[Before-and-after page screenshots]
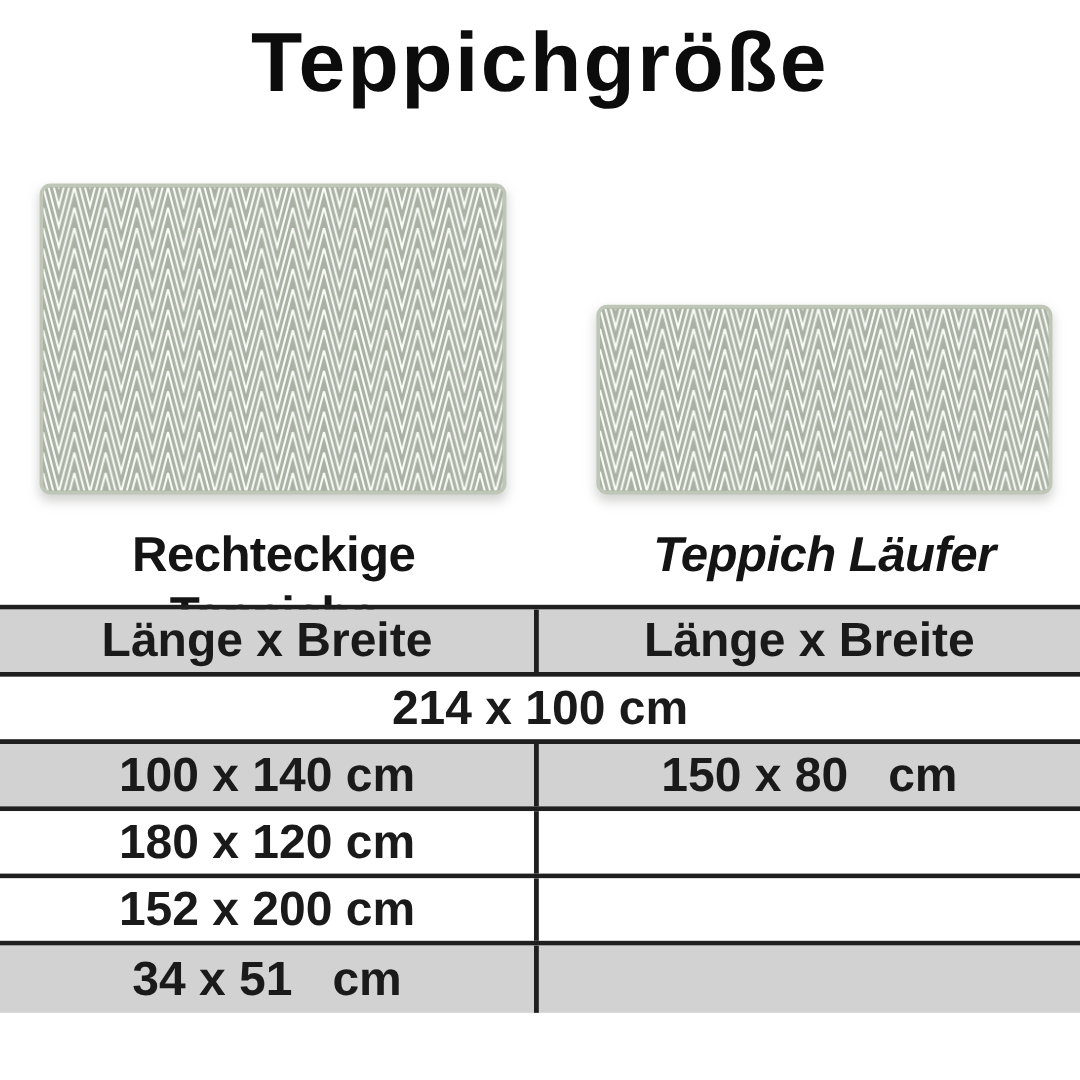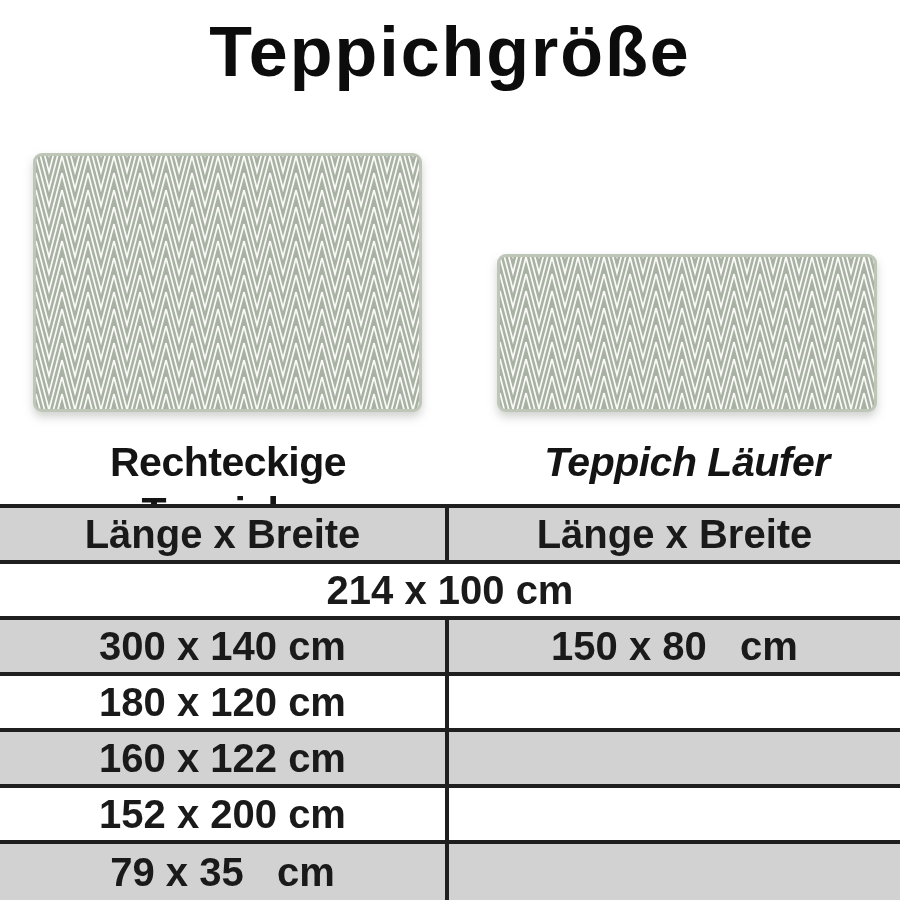--- a/index.html
+++ b/index.html
@@ -124,38 +124,34 @@
     <div class="trow gray">
       <div class="cell left">Länge x Breite</div>
       <div class="cell right">Länge x Breite</div>
     </div>
 
     <div class="trow white">
       <div class="cell right">214 x 100 cm</div>
     </div>
 
     <div class="trow gray">
-      <div class="cell left">300 x 140 cm</div>
+      <div class="cell left">100 x 140 cm</div>
       <div class="cell right">150 x 80   cm</div>
     </div>
 
     <div class="trow white">
       <div class="cell left">180 x 120 cm</div>
       <div class="cell right"></div>
     </div>
 
-    <div class="trow gray">
-      <div class="cell left">160 x 122 cm</div>
-      <div class="cell right"></div>
-    </div>
 
     <div class="trow white">
       <div class="cell left">152 x 200 cm</div>
       <div class="cell right"></div>
     </div>
 
     <div class="trow gray">
-      <div class="cell left">79 x 35   cm</div>
+      <div class="cell left">34 x 51   cm</div>
       <div class="cell right"></div>
     </div>
 
   </div>
 </div>
 
 </body></html>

Required action:
Across all the records, find the lines containing the word "left" and reproduce each one.

Solution below:
       <div class="cell left">Länge x Breite</div>
-      <div class="cell left">300 x 140 cm</div>
+      <div class="cell left">100 x 140 cm</div>
       <div class="cell left">180 x 120 cm</div>
-      <div class="cell left">160 x 122 cm</div>
       <div class="cell left">152 x 200 cm</div>
-      <div class="cell left">79 x 35   cm</div>
+      <div class="cell left">34 x 51   cm</div>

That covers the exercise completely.